Divisadero was a book club selection and there were a wide variety of opinions about it... which makes for fantastic discussion. So even though I did not love this book, I did love the discussion that it drew from us. Rather than purchase the paperback, I bought the audio version, as read by Hope Davis. Ms. Davis has a beautiful voice and does an incredible job reading this novel; her French pronunciation in particular was lovely and it wasn't even until my book club met that I realized I took that for granted. When they learned that I had listened to the audio version, everyone demanded that I tell them how to pronounce several names and places from within the novel which then seemed odd to me to see in print. Ultimately, I found Divisadero to move incredibly slowly (I kept checking to see how much time was left of the file on my ipod, which is never a good sign) and while it was very easy to sit back and let Ms. Davis's voice wash over me, I wasn't terribly invested in the characters and so I just let the audio roll by. The only negative aspect of the audio version is the fact that shifting perspectives often mean that you're left a bit confused for a moment as you realize the narrator has shifted. At least with the book in front of you, you might realize a bit late, but go back to re-read what you had misinterpreted as belonging to a different voice. It was too much trouble to bother with that for audio and besides, it wasn't as though ten-minute sections would pass before such a realization.

Other members of book club adored the book, but those of us in the anti-camp had bigger issues with certain discrepancies in time and the lack of motivation for several characters. One person described most of them as wandering about, uncertain as to who they really are, to the point where it was surprising they hadn't been hit by a car by now for their dazed existence. Everyone seemed to have mixed feelings on just about everyone and everything, from the setting to the believability of the family make-up to the lack of communication between them in later years and so on. In addition to Anna, Coop, and Claire, we also go back to look at Lucien Segura (the author that Anna is researching) and his own broken, complicated family relationships, which take over the narrative before you even realize that we'll never get back to Anna, Coop and Claire. It was a bit of a disappointment to realize that Ondaantje has no intentions of coming to some resolution for them... which perhaps isn't surprising, but it's like failing to realize that your last interaction with a person actually was your last. There was no opportunity to say goodbye or process that this would be the last time. I also felt a bit surprised when Segura became a larger focus of book in the second half, as I had rather assumed he wouldn't enter the narrative at all.

The three not-quite-siblings in this novel are all a bit broken, forever defined by this one violent action in their lives that drove them apart. We talked a lot about what violence does to change people (Coop was the focal point of that discussion, having seen one family murdered and another destroyed) and whether one can really have one's existence defined in such a way in reality. Someone commented that Ondaatje wrote this novel as though it was a depiction of real life -- you get pieces of the picture and never a single, clear narrative. These are broken lives, which rest well in a broken narrative. It goes off on tangents and you may never fully understand a person's motivation or background... or perhaps you come close before being taken off to something else. While this might be the only real way to account for Ondaatje's vision of the novel, it hardly feels satisfying. The quality of the writing seems to demand more, but so it goes. Satisfaction is not his objective. The writing is lovely, but if you do opt to read this novel, I suggest that you do so with someone else so you can discuss it afterward, rather than stew in the book's unanswered questions.

> _YOUR INSTRUCTIONS_
Answer these from the Divisadero review:
1. Who reads the audio version of the novel?
2. Whose family relationships take over the narrative in the second half?
3. Which character was the focal point of the book club's talk about what violence does to people?

> _DATA FOR ANALYSIS_
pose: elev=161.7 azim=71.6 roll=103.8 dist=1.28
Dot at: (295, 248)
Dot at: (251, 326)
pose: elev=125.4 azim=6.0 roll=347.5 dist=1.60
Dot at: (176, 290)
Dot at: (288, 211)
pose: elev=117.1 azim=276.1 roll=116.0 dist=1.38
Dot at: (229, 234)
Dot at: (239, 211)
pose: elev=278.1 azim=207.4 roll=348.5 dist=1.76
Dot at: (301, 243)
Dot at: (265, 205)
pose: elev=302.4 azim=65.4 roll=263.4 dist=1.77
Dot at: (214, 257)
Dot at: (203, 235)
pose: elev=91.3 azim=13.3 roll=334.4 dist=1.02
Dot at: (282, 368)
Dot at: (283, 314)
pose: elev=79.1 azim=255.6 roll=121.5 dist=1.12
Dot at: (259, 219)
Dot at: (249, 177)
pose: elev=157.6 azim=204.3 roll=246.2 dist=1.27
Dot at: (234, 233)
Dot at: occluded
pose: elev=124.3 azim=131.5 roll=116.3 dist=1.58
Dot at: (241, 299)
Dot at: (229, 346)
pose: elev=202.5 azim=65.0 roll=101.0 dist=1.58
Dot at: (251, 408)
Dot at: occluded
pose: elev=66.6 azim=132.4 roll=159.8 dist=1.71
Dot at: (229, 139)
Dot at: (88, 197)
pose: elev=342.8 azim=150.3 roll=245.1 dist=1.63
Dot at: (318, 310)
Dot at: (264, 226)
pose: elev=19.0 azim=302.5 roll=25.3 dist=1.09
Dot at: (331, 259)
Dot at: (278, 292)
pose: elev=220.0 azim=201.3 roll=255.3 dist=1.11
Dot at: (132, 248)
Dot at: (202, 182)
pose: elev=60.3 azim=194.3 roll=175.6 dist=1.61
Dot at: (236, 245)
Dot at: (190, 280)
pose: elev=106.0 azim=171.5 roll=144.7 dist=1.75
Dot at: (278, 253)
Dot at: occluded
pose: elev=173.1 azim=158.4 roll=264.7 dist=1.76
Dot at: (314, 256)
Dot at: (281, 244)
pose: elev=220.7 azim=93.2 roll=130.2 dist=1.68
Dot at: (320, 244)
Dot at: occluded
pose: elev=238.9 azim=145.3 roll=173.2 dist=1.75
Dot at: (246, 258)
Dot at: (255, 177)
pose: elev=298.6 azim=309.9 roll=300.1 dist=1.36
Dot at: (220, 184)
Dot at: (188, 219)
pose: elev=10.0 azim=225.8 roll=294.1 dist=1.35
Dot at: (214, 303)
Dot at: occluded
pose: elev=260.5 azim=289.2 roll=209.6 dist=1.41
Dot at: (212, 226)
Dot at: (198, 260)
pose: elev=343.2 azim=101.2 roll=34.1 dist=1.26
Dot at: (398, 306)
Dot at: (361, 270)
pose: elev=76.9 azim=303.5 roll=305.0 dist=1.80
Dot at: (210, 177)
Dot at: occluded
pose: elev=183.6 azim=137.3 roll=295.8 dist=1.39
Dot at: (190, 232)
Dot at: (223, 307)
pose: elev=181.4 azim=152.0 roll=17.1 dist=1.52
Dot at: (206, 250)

> _SOLUTION TO THE EXERCISE_
1. Hope Davis
2. Lucien Segura's, the author Anna is researching
3. Coop